Multi-agent reinforcement learning and safety.
The majority of modern day Artificial Intelligent systems are, in cognitive terms, still fairly naive and unintelligent.
The supervised methods that are making waves such as deep-learning are analogous, in biological terms, to the development of the visual and auditory cortexes - present in the most many of the simplistic organisms that evolved millions of years ago. State of the art reinforcement learning systems are still largely learning through trial and error, (though we’re making advances in imitation and transfer learning which bring our agent’s learning more similar to the way animals learn from their parents and other tasks respectively).

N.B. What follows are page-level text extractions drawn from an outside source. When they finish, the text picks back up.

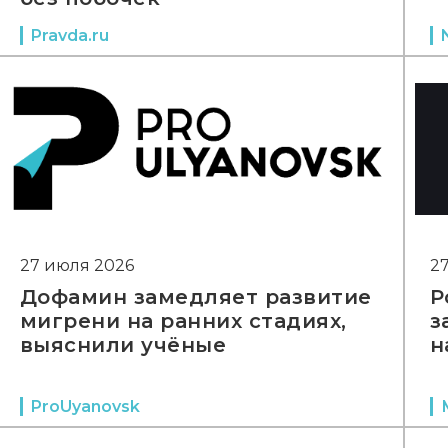
Pravda.ru
27 июля 2026
2
Дофамин замедляет развитие
Р
мигрени на ранних стадиях,
з
выяснили учёные
н
ProUyanovsk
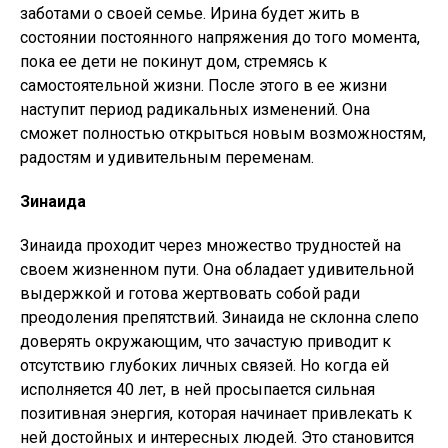
заботами о своей семье. Ирина будет жить в
состоянии постоянного напряжения до того момента,
пока ее дети не покинут дом, стремясь к
самостоятельной жизни. После этого в ее жизни
наступит период радикальных изменений. Она
сможет полностью открыться новым возможностям,
радостям и удивительным переменам.
Зинаида
Зинаида проходит через множество трудностей на
своем жизненном пути. Она обладает удивительной
выдержкой и готова жертвовать собой ради
преодоления препятствий. Зинаида не склонна слепо
доверять окружающим, что зачастую приводит к
отсутствию глубоких личных связей. Но когда ей
исполняется 40 лет, в ней просыпается сильная
позитивная энергия, которая начинает привлекать к
ней достойных и интересных людей. Это становится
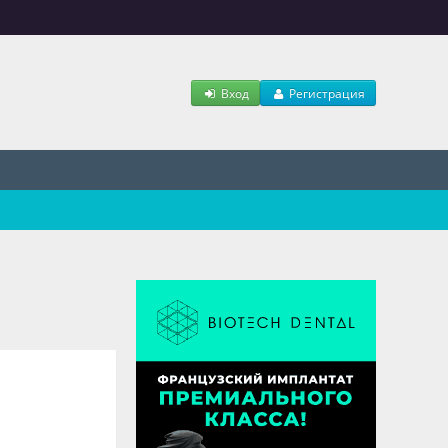
Вход
Регистрация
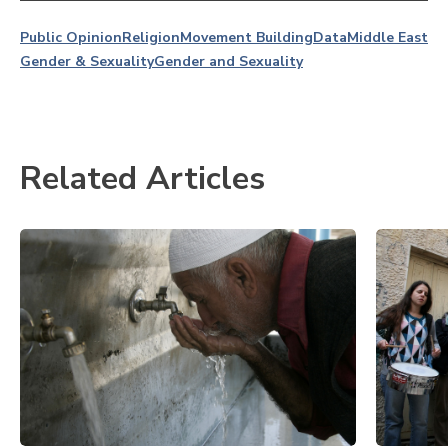
Public Opinion
Religion
Movement Building
Data
Middle East
Gender & Sexuality
Gender and Sexuality
Related Articles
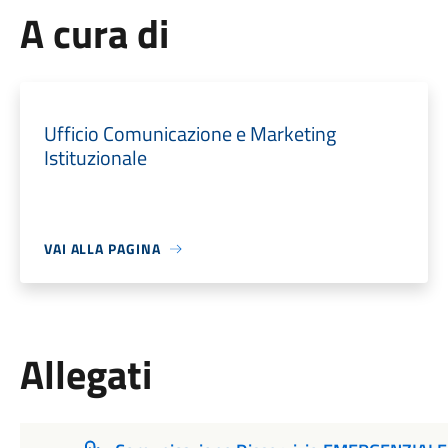
A cura di
Ufficio Comunicazione e Marketing
Istituzionale
VAI ALLA PAGINA
Allegati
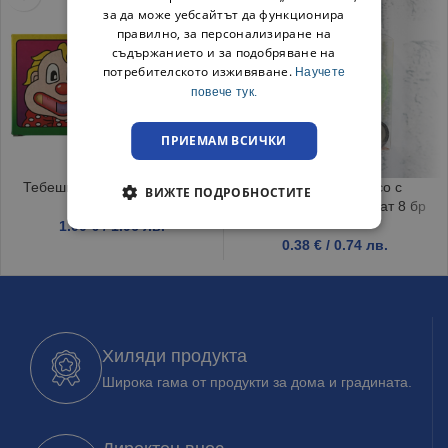
за да може уебсайтът да функционира
правилно, за персонализиране на
съдържанието и за подобряване на
потребителското изживяване.
Научете
повече тук.
ПРИЕМАМ ВСИЧКИ
Тебешири 7 цвята Естрела
Декоративно тиксо с
ВИЖТЕ ПОДРОБНОСТИТЕ
ленторезачка и брокат 8 бр
1.00
€
/ 1.96 лв.
0.38
€
/ 0.74 лв.
Хиляди продукта
Широка гама от продукти за дома и градината.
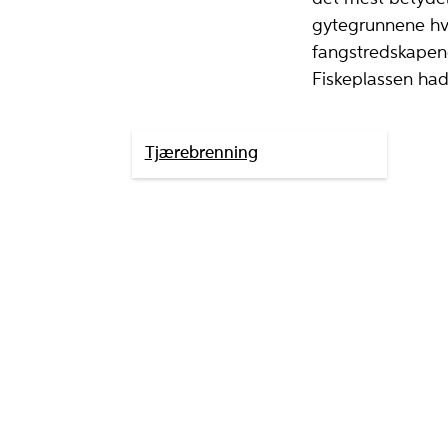
gytegrunnene hvo
fangstredskapene
Fiskeplassen hadd
Tjærebrenning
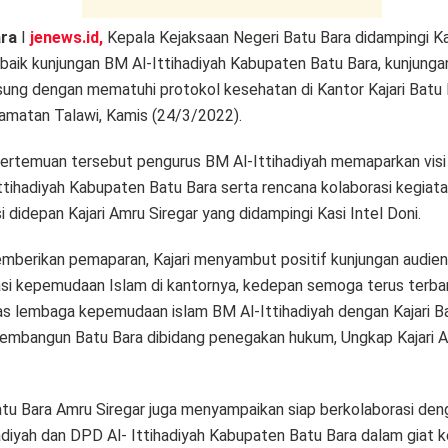
ara
I
jenews.id,
Kepala Kejaksaan Negeri Batu Bara didampingi Ka
baik kunjungan BM Al-Ittihadiyah Kabupaten Batu Bara, kunjunga
sung dengan mematuhi protokol kesehatan di Kantor Kajari Batu
amatan Talawi, Kamis (24/3/2022).
ertemuan tersebut pengurus BM Al-Ittihadiyah memaparkan visi 
ttihadiyah Kabupaten Batu Bara serta rencana kolaborasi kegiat
i didepan Kajari Amru Siregar yang didampingi Kasi Intel Doni.
mberikan pemaparan, Kajari menyambut positif kunjungan audien
asi kepemudaan Islam di kantornya, kedepan semoga terus terb
tas lembaga kepemudaan islam BM Al-Ittihadiyah dengan Kajari B
embangun Batu Bara dibidang penegakan hukum, Ungkap Kajari 
Batu Bara Amru Siregar juga menyampaikan siap berkolaborasi de
hadiyah dan DPD Al- Ittihadiyah Kabupaten Batu Bara dalam giat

Although it is incredibly difficult to obtain a consensus around scales of animal intelligence, it is widely considered in A.I research circles that we still haven’t devised an A.I that is as generally intelligent as a rat.
But as our agents become more intelligent as our research advances, multi-agent reinforcement learning will become critical, not only for the development of communication, empathy and other fundamental intellectual capabilities, but because it will teach the agents how to behave in groups without harming each other. This is a critical research step for developing safe agents in general.

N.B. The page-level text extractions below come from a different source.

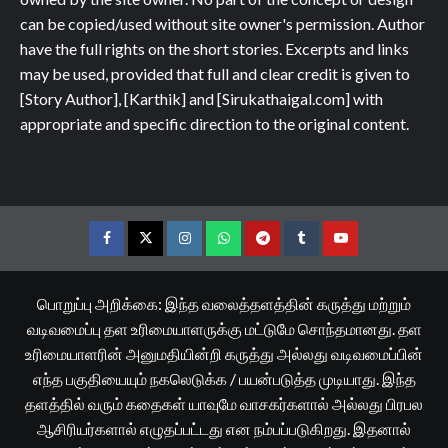
can be copied/used without site owner's permission. Author
have the full rights on the short stories. Excerpts and links
may be used, provided that full and clear credit is given to
[Story Author], [Karthik] and [Sirukathaigal.com] with
appropriate and specific direction to the original content.
Facebook
Twitter
Instagram
Whatsapp
Telegram
Tumblr
YouTube
பொறுப்பு அறிக்கை: இந்த வலைத்தளத்தின் கருத்து மற்றும்
வடிவமைப்பு தள உரிமையாளருக்கு மட்டுமே சொந்தமானது. தள
உரிமையாளரின் அனுமதியின்றி கருத்து அல்லது வடிவமைப்பின்
எந்த பகுதியையும் நகலெடுக்க / பயன்படுத்த முடியாது. இந்த
தளத்தில் வரும் கதைகள் யாவுமே வாசகர்களால் அல்லது பிரபல
ஆசிரியர்களால் எழுதப்பட்டது என நம்பப்படுகிறது. இதனால்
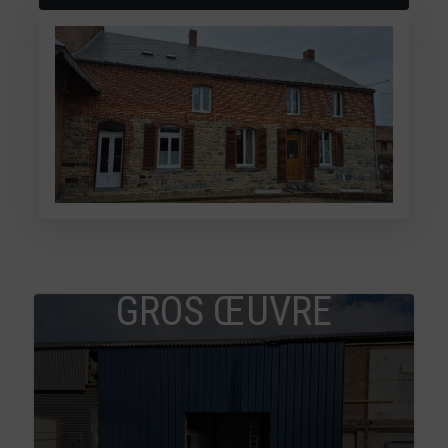
GROS ŒUVRE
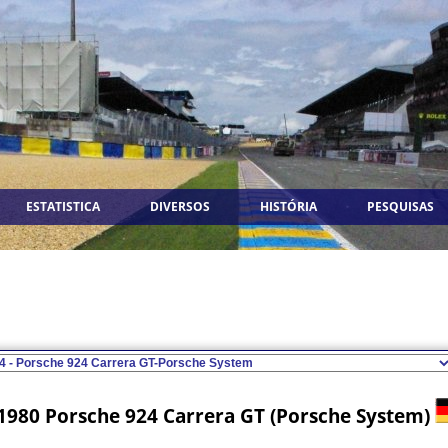
ESTATISTICA
DIVERSOS
HISTÓRIA
PESQUISAS
1980 Porsche 924 Carrera GT (Porsche System)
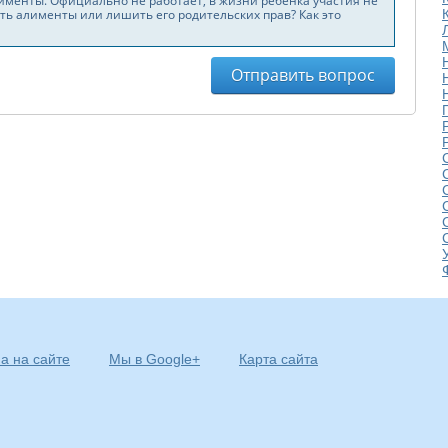
а на сайте
Мы в Google+
Карта сайта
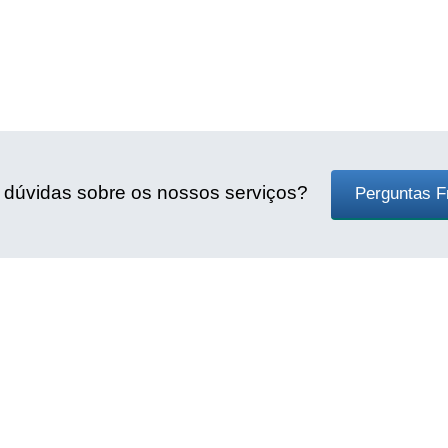
 dúvidas sobre os nossos serviços?
Perguntas F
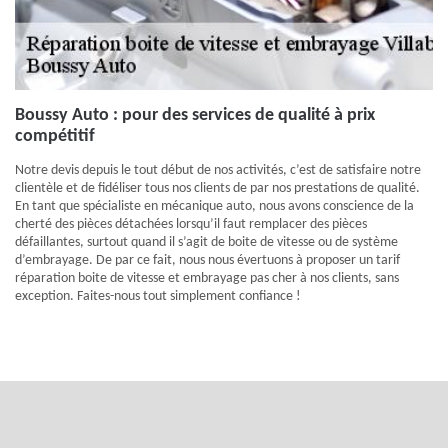
Boussy Auto : pour des services de qualité à prix
compétitif
Notre devis depuis le tout début de nos activités, c’est de satisfaire notre
clientèle et de fidéliser tous nos clients de par nos prestations de qualité.
En tant que spécialiste en mécanique auto, nous avons conscience de la
cherté des pièces détachées lorsqu’il faut remplacer des pièces
défaillantes, surtout quand il s’agit de boite de vitesse ou de système
d’embrayage. De par ce fait, nous nous évertuons à proposer un tarif
réparation boite de vitesse et embrayage pas cher à nos clients, sans
exception. Faites-nous tout simplement confiance !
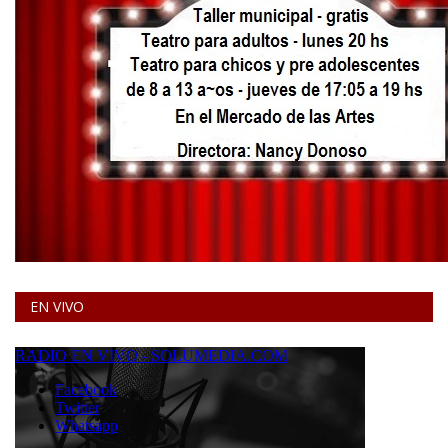
EN VIVO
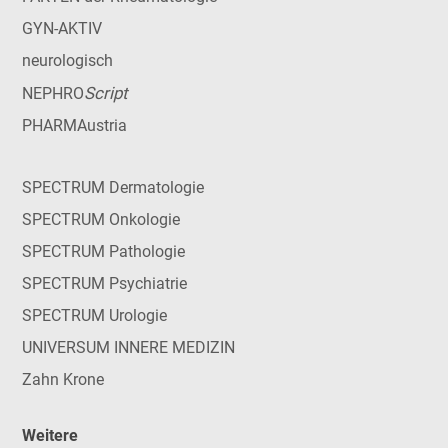
GYN-AKTIV
neurologisch
Script
NEPHRO
PHARMAustria
SPECTRUM Dermatologie
SPECTRUM Onkologie
SPECTRUM Pathologie
SPECTRUM Psychiatrie
SPECTRUM Urologie
UNIVERSUM INNERE MEDIZIN
Zahn Krone
Weitere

Can we just program safety into the agents, or does some part of it need to be learned?
Personally, I am not certain.
One of the few areas where there is consensus around definitions of intelligence is; the less an animal or agent relies on instinct and the more it learns from environment, the smarter it is.
Instincts are, of course, incredibly useful. Just think of the baby turtle who automatically makes a dash for the water after they’ve exited their shell. Without this instinct they’d sit on the beach and watch their fellow newborns be eaten before they learned to rush to the safety of the water.
But instincts, like regulation, can be dumb and restrictive. It can also save lives. Finding the balance between the two is critical.
Humans are regularly the best example of this - our intelligence permits us to even override our instincts, if we allow pause for thought. One of the reasons the human infancy period is so much longer than other species is because our cognition is less instinctive and more learned.
If we’re working toward human-level artificial intelligence, it’s reasonable to posit that along this research path our A.I agents will need to have lengthy learning periods, just like children. With this, they’ll need to learn how to behave.
In the long-run, I don’t see these lengthy learning periods will be a continued requirement. Unlike humans, we’ll be able to transfer most learned behaviours and knowledge between A.I generations. That being said, the real world is a messy, ever changing place and we cannot assume that we won’t have to occasionally update an A.I agents behaviour to encompass new developments.
Finally, it is the opinion of the author that the span between the capabilities of state-of-the-art Multi-agent reinforcement learning and human social capabilities underscores just how far we have to go as a research discipline to achieve advanced artificial intelligence. I also consider it one of the most important research domains, with its relevance to language development, empathy, imagination, ethics and other qualities we associate with being human. Some of human’s most impressive feats, from the Eiffel Tower to the invention of the Internet, have emerged through a collective effort.
If we’re to develop safe, advanced A.I, making progress in multi-agent reinforcement learning will be a critical step.